Dr. Aramita’s office door was open, which was unusual, and he stood in the threshold, his face bordering on a scowl. “Come in, Naman,” he said, and the boy was startled by the figure of his father standing by the window.

“Hello, son.” Naman grew queasy, his knees gave a bit.

“What’s going on?” Naman wondered.

“You’re going home. Isn’t that great?” his father exclaimed but in a tone that betrayed his words, like when Naman was ten and his father tried to convince him a tonsillectomy wouldn’t be traumatic, that the post-op ice cream would make the experience an adventure.

Dr. Aramita sat behind his desk, something he never did during therapy sessions, looking like a deflated balloon. “I have always been honest with you, Naman, and I’m not going to start lying to you now. Your dad’s health insurance carrier has determined, for some reason I cannot comprehend, that you are better, and they have determined you can go home, back to your life.”

“You mean, you’re done with me? Just like that?” Naman was confused.

“Not at all. I mean, I don’t want to be. I fought this like hell, but I lost. But I’ve arranged for you to see a colleague who’s very good. As an outpatient. You’ll like him. Twice a week. I’m doing the best I can here,” the doctor seemed on the verge of breaking down.

“Look, Naman, nobody wants this. I know you and Dr. Aramita are making great progress, I can see it. I’ve never been more hopeful. But insurance will no longer cover your treatment here and I can’t begin to afford to pay for it myself. There’s nothing we can do.” He wrapped his hand around Naman’s shoulder. “I’m so sorry.”

“Clay has collected your things and will escort you out of the building,” Dr. Aramita struggled to regain his professional poise and demeanor. “Please, keep moving forward, Naman, always forward. You’re done with the past. Only the future matters. Only the future will serve you now. Courage.”

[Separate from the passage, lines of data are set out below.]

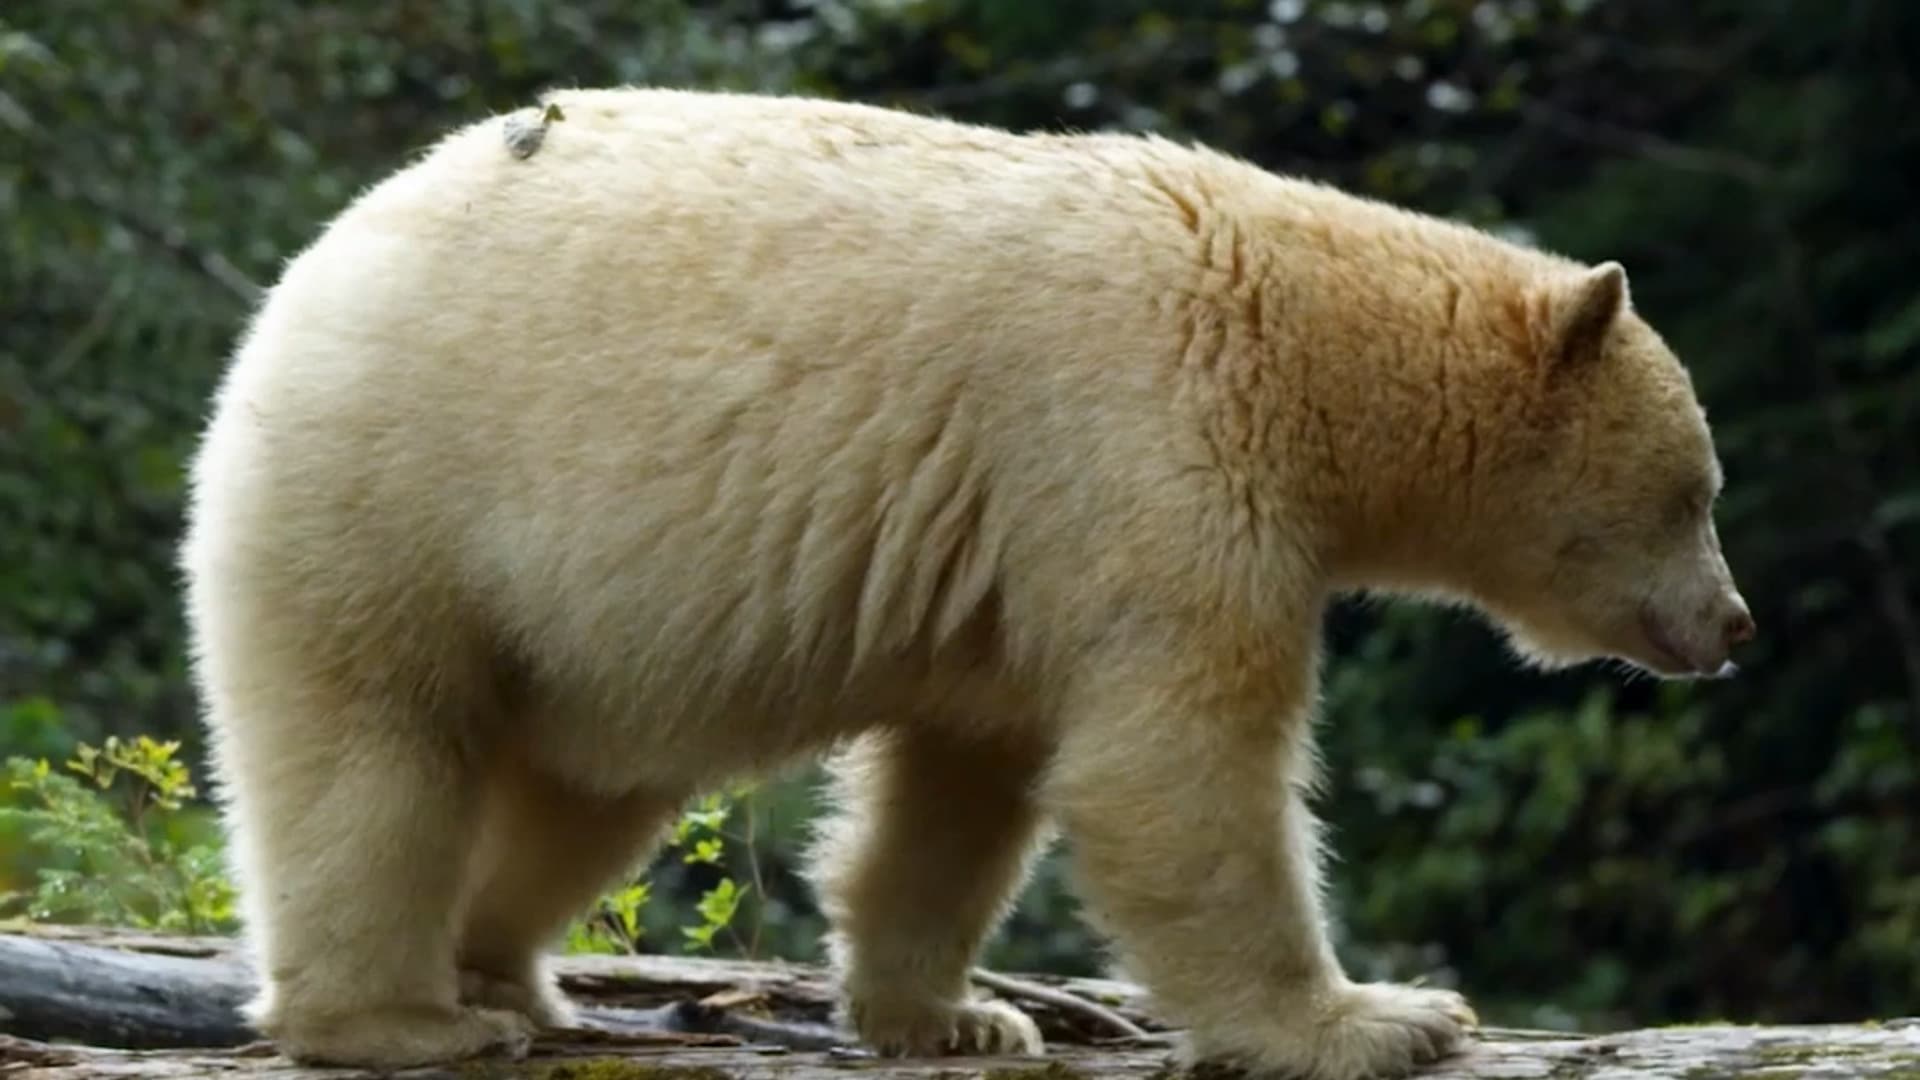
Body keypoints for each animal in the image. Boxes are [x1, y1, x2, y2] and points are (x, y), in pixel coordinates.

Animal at [179, 87, 1755, 1079]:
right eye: (1698, 492)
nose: (1732, 627)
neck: (1293, 325)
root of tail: (312, 269)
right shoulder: (1147, 441)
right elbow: (1177, 766)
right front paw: (1381, 1019)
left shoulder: (1018, 547)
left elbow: (966, 782)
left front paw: (957, 1018)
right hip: (398, 498)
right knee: (377, 755)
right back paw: (403, 1018)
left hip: (553, 621)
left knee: (577, 794)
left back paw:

They all shook hands like polite gentlemen, like upstanding members of a civilized society where people are healthy and strong and invincible and have no need of mental health treatments. Clay met them and walked with them to the front doors, chatting as always, painting a bright, cheery picture of the situation. He carried a large Ziplock baggy of medications and instructions and handed Naman’s dad a gym bag. He swiped his badge and turned to bid Naman farewell and good luck. But Naman ducked as if avoiding a thrown fist and turned to flee. Clay dropped the giant baggy and grabbed Naman’s wrist. The teen squirmed out of Clay’s hold. His leather bracelet snapped, the beads splattering to the ground as if shot from a BB gun. Naman dashed outside, sprinted through the parking lot, and cut through the pine tree hills and dales. “Oh, shit!” Clay mumbled as he gave chase. Naman’s father downed the gym bag and scrambled in pursuit. Naman sped toward the railroad tracks, his arms pumping, his legs wheeling, his long hair flagging behind him so that he looked like a doomed hero in Greek mythology, his lungs burning, his eyes stinging, his throat parched. He ran in the hope his skin would peel off, that his bones would drop to the ground, that his head would twist off like a lid, that his heart would explode. He ran until Highway 41 came into focus. And just kept running.